EXERCISE DESCRIPTION: Extract the text of every entry below word for word, leaving the pictures out of your answer.

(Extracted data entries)
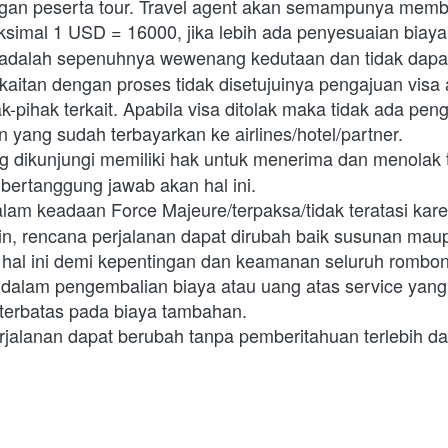
gan peserta tour. Travel agent akan semampunya memban
simal 1 USD = 16000, jika lebih ada penyesuaian biaya
 adalah sepenuhnya wewenang kedutaan dan tidak dapat d
rkaitan dengan proses tidak disetujuinya pengajuan vis
k-pihak terkait. Apabila visa ditolak maka tidak ada peng
in yang sudah terbayarkan ke airlines/hotel/partner.
ng dikunjungi memiliki hak untuk menerima dan menolak 
k bertanggung jawab akan hal ini.
alam keadaan Force Majeure/terpaksa/tidak teratasi kar
n, rencana perjalanan dapat dirubah baik susunan maup
 hal ini demi kepentingan dan keamanan seluruh rombonga
 dalam pengembalian biaya atau uang atas service yang 
 terbatas pada biaya tambahan.
rjalanan dapat berubah tanpa pemberitahuan terlebih da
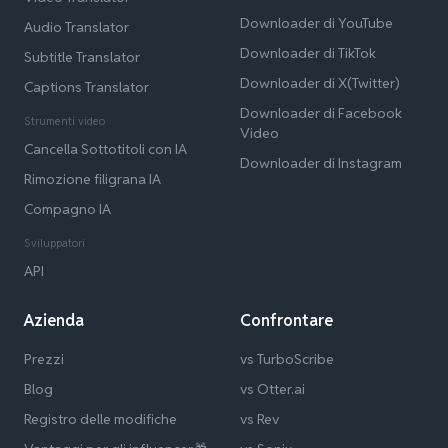
Downloader di YouTube
Audio Translator
Downloader di TikTok
Subtitle Translator
Downloader di X(Twitter)
Captions Translator
Downloader di Facebook
Strumenti video
Video
Cancella Sottotitoli con IA
Downloader di Instagram
Rimozione filigrana IA
Compagno IA
Sviluppatori
API
Azienda
Confrontare
Prezzi
vs TurboScribe
Blog
vs Otter.ai
Registro delle modifiche
vs Rev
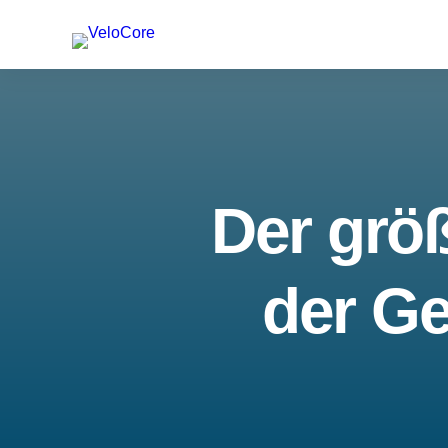
Der größ
der Ge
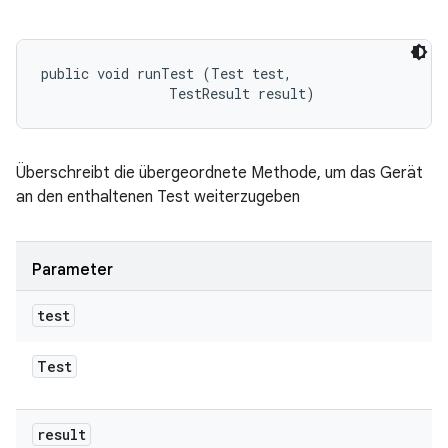
public void runTest (Test test, 

                TestResult result)
Überschreibt die übergeordnete Methode, um das Gerät
an den enthaltenen Test weiterzugeben
Parameter
test
Test
result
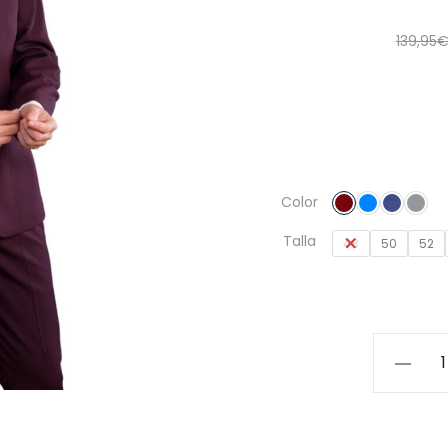
139,95
Color
Talla
48
50
52
Traje
Regular
Fit
Chacal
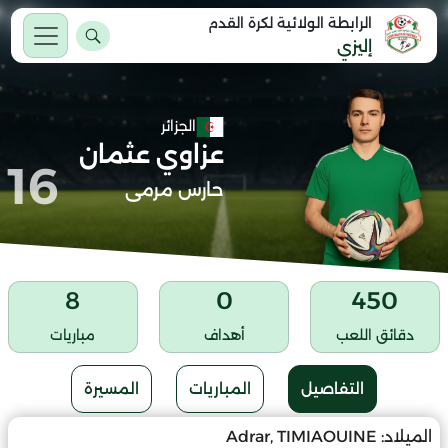
الرابطة الولائية لكرة القدم
إليزي
الجزائر
عزاوي عثمان
16
حارس مرمى
8
0
450
دقائق اللعب
أهداف
مباريات
التفاصيل
المباريات
المسيرة
الميلاد:
Adrar, TIMIAOUINE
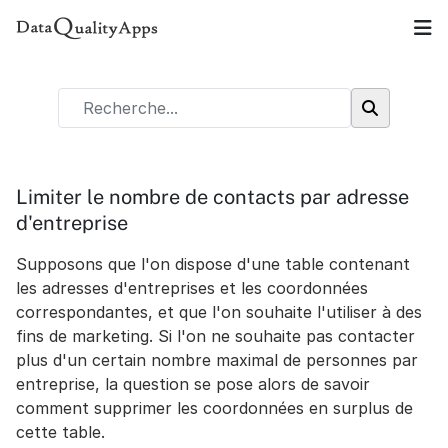
Limiter le nombre de contacts par adresse
d'entreprise
Supposons que l'on dispose d'une table contenant
les adresses d'entreprises et les coordonnées
correspondantes, et que l'on souhaite l'utiliser à des
fins de marketing. Si l'on ne souhaite pas contacter
plus d'un certain nombre maximal de personnes par
entreprise, la question se pose alors de savoir
comment supprimer les coordonnées en surplus de
cette table.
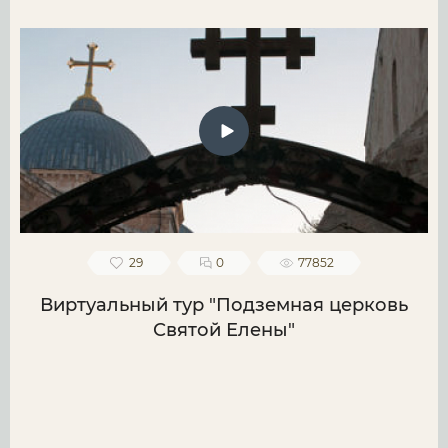
29
0
77852
Виртуальный тур "Подземная церковь
Святой Елены"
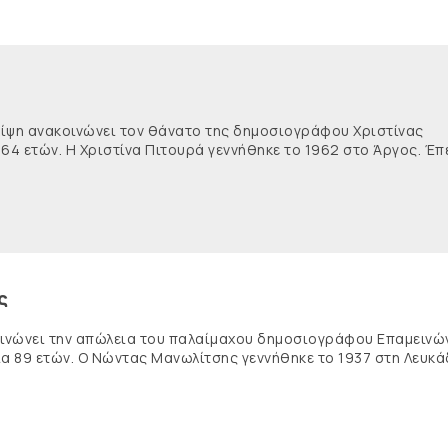
θλίψη ανακοινώνει τον θάνατο της δημοσιογράφου Χριστίνας
 64 ετών. Η Χριστίνα Πιτουρά γεννήθηκε το 1962 στο Άργος. Έπ
ς
κοινώνει την απώλεια του παλαίμαχου δημοσιογράφου Επαμειν
ία 89 ετών. Ο Νώντας Μανωλίτσης γεννήθηκε το 1937 στη Λευκά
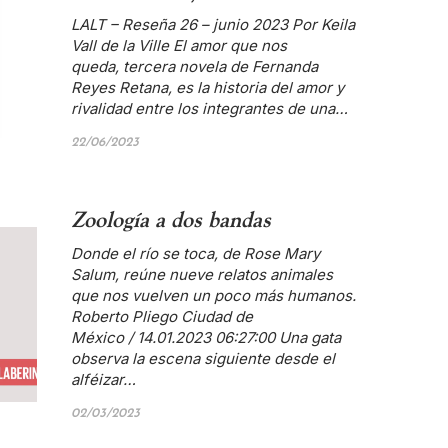
LALT – Reseña 26 – junio 2023 Por Keila
Vall de la Ville El amor que nos
queda, tercera novela de Fernanda
Reyes Retana, es la historia del amor y
rivalidad entre los integrantes de una…
22/06/2023
Zoología a dos bandas
Donde el río se toca, de Rose Mary
Salum, reúne nueve relatos animales
que nos vuelven un poco más humanos.
Roberto Pliego Ciudad de
México / 14.01.2023 06:27:00 Una gata
observa la escena siguiente desde el
alféizar…
02/03/2023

ANSWER BOX:
gan peserta tour. Travel agent akan semampunya memban
simal 1 USD = 16000, jika lebih ada penyesuaian biaya
 adalah sepenuhnya wewenang kedutaan dan tidak dapat d
rkaitan dengan proses tidak disetujuinya pengajuan vis
k-pihak terkait. Apabila visa ditolak maka tidak ada peng
in yang sudah terbayarkan ke airlines/hotel/partner.
ng dikunjungi memiliki hak untuk menerima dan menolak 
k bertanggung jawab akan hal ini.
alam keadaan Force Majeure/terpaksa/tidak teratasi kar
n, rencana perjalanan dapat dirubah baik susunan maup
 hal ini demi kepentingan dan keamanan seluruh rombonga
 dalam pengembalian biaya atau uang atas service yang 
 terbatas pada biaya tambahan.
rjalanan dapat berubah tanpa pemberitahuan terlebih da
Downloader di YouTube
Audio Translator
Downloader di TikTok
Subtitle Translator
Downloader di X(Twitter)
Captions Translator
Downloader di Facebook
Strumenti video
Video
Cancella Sottotitoli con IA
Downloader di Instagram
Rimozione filigrana IA
Compagno IA
Sviluppatori
API
Azienda
Confrontare
Prezzi
vs TurboScribe
Blog
vs Otter.ai
Registro delle modifiche
vs Rev
Der größ
der Ge
public void runTest (Test test, 

                TestResult result)
Überschreibt die übergeordnete Methode, um das Gerät
an den enthaltenen Test weiterzugeben
Parameter
test
Test
result
139,95
Color
Talla
48
50
52
Traje
Regular
Fit
Chacal
الرابطة الولائية لكرة القدم
إليزي
الجزائر
عزاوي عثمان
16
حارس مرمى
8
0
450
دقائق اللعب
أهداف
مباريات
التفاصيل
المباريات
المسيرة
الميلاد:
Adrar, TIMIAOUINE
Limiter le nombre de contacts par adresse
d'entreprise
Supposons que l'on dispose d'une table contenant
les adresses d'entreprises et les coordonnées
correspondantes, et que l'on souhaite l'utiliser à des
fins de marketing. Si l'on ne souhaite pas contacter
plus d'un certain nombre maximal de personnes par
entreprise, la question se pose alors de savoir
comment supprimer les coordonnées en surplus de
cette table.
29
0
77852
Виртуальный тур "Подземная церковь
Святой Елены"
θλίψη ανακοινώνει τον θάνατο της δημοσιογράφου Χριστίνας
 64 ετών. Η Χριστίνα Πιτουρά γεννήθηκε το 1962 στο Άργος. Έπ
ς
κοινώνει την απώλεια του παλαίμαχου δημοσιογράφου Επαμειν
ία 89 ετών. Ο Νώντας Μανωλίτσης γεννήθηκε το 1937 στη Λευκά
LALT – Reseña 26 – junio 2023 Por Keila
Vall de la Ville El amor que nos
queda, tercera novela de Fernanda
Reyes Retana, es la historia del amor y
rivalidad entre los integrantes de una…
22/06/2023
Zoología a dos bandas
Donde el río se toca, de Rose Mary
Salum, reúne nueve relatos animales
que nos vuelven un poco más humanos.
Roberto Pliego Ciudad de
México / 14.01.2023 06:27:00 Una gata
observa la escena siguiente desde el
alféizar…
02/03/2023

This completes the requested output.